Wednesday, January 27, 2021

Psycho Goreman (2020)


Directed by Steven Kostanski

Notable cast Nita-Josee Hanna, Owen Myre, Matthew Ninaber, Adam Brooks

 

The Japanese tokusatsu genre has existed in some form or another for the better part of 75 years. Birthed out of films like Godzilla, they refer mostly to a style of special effects and codified in characters with international (if a bit niche) appeal like Jet Jaguar and Ultraman. The genre exploded with worldwide (emphasis on wide) popularity when producer Hiram Saban took the superhero series Super Sentai and inserted new western-shot footage in the non-costumed scenes and rebranded it Mighty Morphin Power Rangers. It’s nearly impossible to overstate the effect of this series on a specific generation of children born in the 80s and 90s with its ludicrous, over the top acting, silly but elaborate monster costumes, and bombastic, pyrotechnic filled fights.
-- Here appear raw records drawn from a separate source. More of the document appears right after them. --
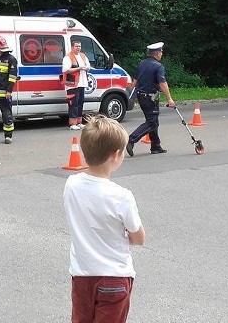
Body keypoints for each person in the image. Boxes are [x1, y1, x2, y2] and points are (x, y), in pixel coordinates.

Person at [63, 115, 145, 323]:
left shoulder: (71, 185)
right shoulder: (122, 196)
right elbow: (138, 238)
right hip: (114, 276)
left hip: (82, 275)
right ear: (116, 155)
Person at [126, 42, 175, 156]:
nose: (162, 54)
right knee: (152, 122)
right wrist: (169, 99)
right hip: (151, 97)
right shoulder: (159, 66)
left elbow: (135, 80)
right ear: (157, 53)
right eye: (161, 52)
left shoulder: (142, 63)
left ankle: (155, 146)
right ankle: (131, 140)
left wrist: (133, 95)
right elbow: (162, 83)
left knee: (153, 120)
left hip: (141, 95)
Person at [62, 40, 91, 130]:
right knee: (73, 104)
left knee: (80, 103)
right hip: (72, 84)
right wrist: (79, 68)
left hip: (82, 83)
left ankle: (79, 122)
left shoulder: (83, 56)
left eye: (79, 46)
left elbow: (88, 66)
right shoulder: (68, 57)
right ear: (72, 47)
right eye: (76, 46)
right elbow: (66, 70)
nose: (78, 48)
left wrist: (86, 68)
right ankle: (72, 124)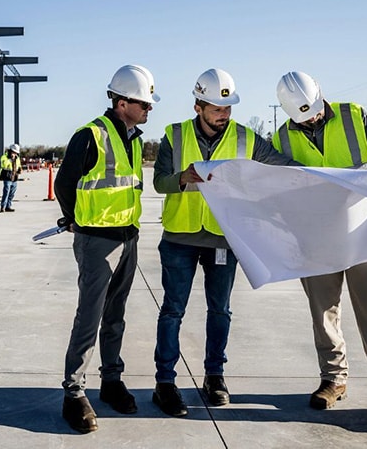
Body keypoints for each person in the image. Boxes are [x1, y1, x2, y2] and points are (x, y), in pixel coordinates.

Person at [273, 70, 367, 431]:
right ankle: (333, 379)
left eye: (313, 112)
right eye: (302, 117)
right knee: (323, 313)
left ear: (322, 95)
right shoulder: (282, 137)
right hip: (318, 239)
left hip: (365, 234)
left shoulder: (355, 116)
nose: (310, 120)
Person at [151, 69, 297, 417]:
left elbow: (284, 167)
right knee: (173, 310)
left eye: (228, 107)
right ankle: (165, 383)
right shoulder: (174, 135)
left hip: (223, 239)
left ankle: (214, 377)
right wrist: (182, 179)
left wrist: (329, 179)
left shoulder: (247, 138)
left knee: (221, 310)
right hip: (180, 238)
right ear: (198, 105)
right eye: (217, 108)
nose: (224, 115)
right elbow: (158, 183)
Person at [54, 64, 158, 434]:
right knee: (90, 316)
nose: (149, 109)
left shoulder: (133, 137)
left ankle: (111, 380)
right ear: (121, 101)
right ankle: (74, 392)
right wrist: (76, 221)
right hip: (98, 241)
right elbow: (65, 184)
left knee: (116, 315)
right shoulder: (90, 136)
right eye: (144, 103)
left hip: (127, 238)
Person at [0, 143, 22, 212]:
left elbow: (18, 164)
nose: (15, 154)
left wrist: (19, 169)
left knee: (12, 192)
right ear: (11, 151)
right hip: (7, 176)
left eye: (16, 152)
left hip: (14, 176)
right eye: (14, 152)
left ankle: (8, 206)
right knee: (6, 191)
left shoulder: (17, 158)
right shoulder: (5, 157)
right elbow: (4, 165)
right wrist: (10, 159)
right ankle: (3, 206)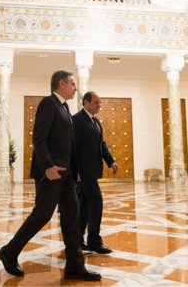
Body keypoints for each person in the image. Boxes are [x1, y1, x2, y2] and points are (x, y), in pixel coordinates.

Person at [0, 70, 101, 282]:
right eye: (73, 84)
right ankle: (9, 252)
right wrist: (48, 167)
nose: (76, 88)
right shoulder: (48, 104)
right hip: (52, 173)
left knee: (73, 217)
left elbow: (68, 144)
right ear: (61, 84)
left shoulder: (64, 107)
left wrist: (75, 170)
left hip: (67, 175)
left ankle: (74, 266)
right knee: (42, 215)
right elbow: (39, 139)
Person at [73, 91, 119, 254]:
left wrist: (111, 160)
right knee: (97, 201)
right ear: (86, 102)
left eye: (100, 103)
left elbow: (102, 144)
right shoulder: (77, 119)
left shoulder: (96, 121)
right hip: (83, 172)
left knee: (84, 206)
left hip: (92, 170)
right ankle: (93, 241)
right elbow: (73, 146)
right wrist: (75, 170)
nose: (99, 105)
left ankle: (77, 241)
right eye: (96, 102)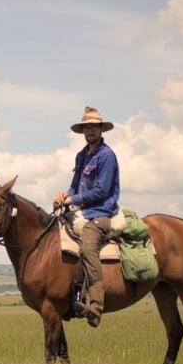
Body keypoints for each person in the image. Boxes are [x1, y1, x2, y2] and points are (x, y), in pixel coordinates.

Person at [54, 106, 120, 328]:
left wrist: (74, 200)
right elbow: (74, 188)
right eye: (86, 127)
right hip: (82, 211)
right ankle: (71, 297)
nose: (90, 130)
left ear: (101, 129)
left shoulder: (107, 156)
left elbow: (102, 190)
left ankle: (96, 306)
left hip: (103, 212)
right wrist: (64, 196)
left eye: (94, 126)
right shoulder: (82, 155)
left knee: (88, 246)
This is the energy that Steven Kostanski wants to capture with Psycho Goreman. A thoroughly hard “R” sci-fi/horror comedy, this movie hits on every cylinder it’s trying to with style, humor and panache to spare.

 

The movie starts with Mimi, a supremely confident, imaginative, manic, and possibly insane 10-year-old beating her brother in the “Calvinball”-like “crazyball” and becoming an intergalactic champion of the sport. Sidenote: Calvinball was a staple of the comic strip Calvin and Hobbes, and if you understand that cultural reference it’s easier to explain that this girl is Calvin made flesh, performed with talent far beyond her years by relative newcomer Nita-Josee Hanna. Declaring that her loser brother Luke (also relatively new, but talented young actor Owen Myre) must be buried alive in a grave dug himself, the children set to tunneling into their back yard. They find a jewel before being summed to bed by their mother. Later that night, something else breaks out of the hole, a nameless evil who, now freed, immediately sets back out to his work of extinguishing all light in the universe. After following its footprints to a warehouse, the two kids discover that as long as Mimi is in possession of the jewel, he must do as the children tell him. They name him Psycho Goreman (PG for short), and although he warns that as soon as he is able he will kill them and take the jewel back, Mimi decides she wants to keep him as a friend/pet. Soon a member of the alien race that rules most of the universe and had previously imprisoned PG shows up to finish the job and a battle for the fate of the universe begins.

 



Psycho Goreman is charming to say the least, stylistic with fun costumes and effects and gallons of blood. It truly feels like GWAR directed an episode of Power Rangers, with a dark, nihilistic but also whimsical and slapstick sense of humor. This movie will have deep appeal to anyone who’s nostalgic not only for the young adult action shows of yesteryear but also the more entertaining gorefests of the era… your Army Of Darkness-es or your Nightbreeds. I can honestly see someone being off-put by the movie as well, it’s more clever than puerile, but there are straight-up childish elements making this movie also feel like half of a family film although that’s a seemingly intentional juxtaposition. The effects, though charming and also intentional, are by their nature obvious and cheap. Lots of foam costumes and puppetry. However, even in typing that as a potential negative, I personally got a small rush of nostalgia proving that this was definitely catered to someone with my taste in 90s pop-culture celebration/navel-gazing. I mean, it has a “T-U-R-T-L-E Power”-like rap song summarizing the plot during the credits, if that doesn’t crash over you with a wave of nostalgia, nothing in this film will.

 

Honestly, this movie is exactly the hardest kind to review, because a numerical grade doesn’t really properly encompass what it is as a film. I can’t in good conscience give it a perfect score, there are some technical and narrative issues to be sure, but that is also not the point. This movie is a neon fever dream of how you remember shows like this (as opposed to how they were) run through a filter of the fun, gore-y popcorn horror the late-90s. It’s similar to how those movies were more self-aware and the whole thing comes together in a way that won’t change cinema or move it forward in any specific way, but it’s almost guaranteed to put smiles on faces. I think that can be enough. Seek out the trailer and honestly, if it doesn’t look like your thing then it probably won’t be… but if it looks even a little fun to you, it couldn’t be more of a sure thing, recommendation wise.